▶ _WORK TASK_
The pictures must be left out, while the rest of the data is copied exactly.

▶ _RECORD EXCERPTS_
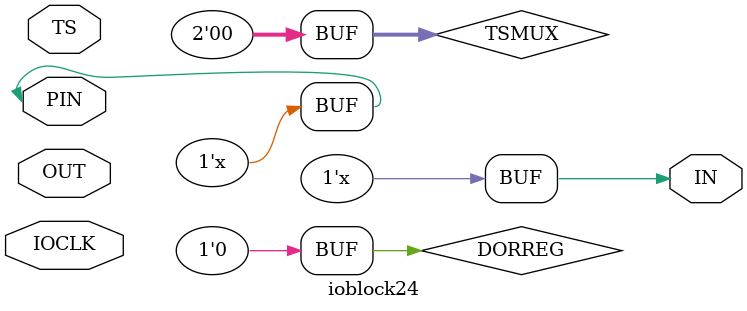
<source format=v>
module ioblock24(
	       inout  PIN,
	       input  TS,
	       input  OUT,
	       output IN,
	       input IOCLK
	       );
   
   reg 		     D;
   reg [2-1:0] 	     TSMUX;
   reg 		     DORREG;

   assign PIN = ( TSMUX == 2'b00 ) ? 1'bz : (( TSMUX == 2'b01 && TS == 1'b1 ) ? OUT : (( TSMUX == 2'b01 && TS == 1'b0 ) ? 1'bz : OUT));
   assign IN  = ( DORREG == 1'b0 ) ? PIN  : D;
   
   initial
     begin
	D=1'b0;
	TSMUX=2'b00;
	DORREG=1'b0;
     end
   
   always @(posedge IOCLK) D=PIN;
   
endmodule       

</source>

▶ _SOLUTION TO THE PROBLEM_
<source format=v>
module ioblock24(
	       inout  PIN,
	       input  TS,
	       input  OUT,
	       output IN,
	       input IOCLK
	       );
   
   reg 		     D;
   reg [2-1:0] 	     TSMUX;
   reg 		     DORREG;

   assign PIN = ( TSMUX == 2'b00 ) ? 1'bz : (( TSMUX == 2'b01 && TS == 1'b1 ) ? OUT : (( TSMUX == 2'b01 && TS == 1'b0 ) ? 1'bz : OUT));
   assign IN  = ( DORREG == 1'b0 ) ? PIN  : D;
   
   initial
     begin
	D=1'b0;
	TSMUX=2'b00;
	DORREG=1'b0;
     end
   
   always @(posedge IOCLK) D=PIN;
   
endmodule       

</source>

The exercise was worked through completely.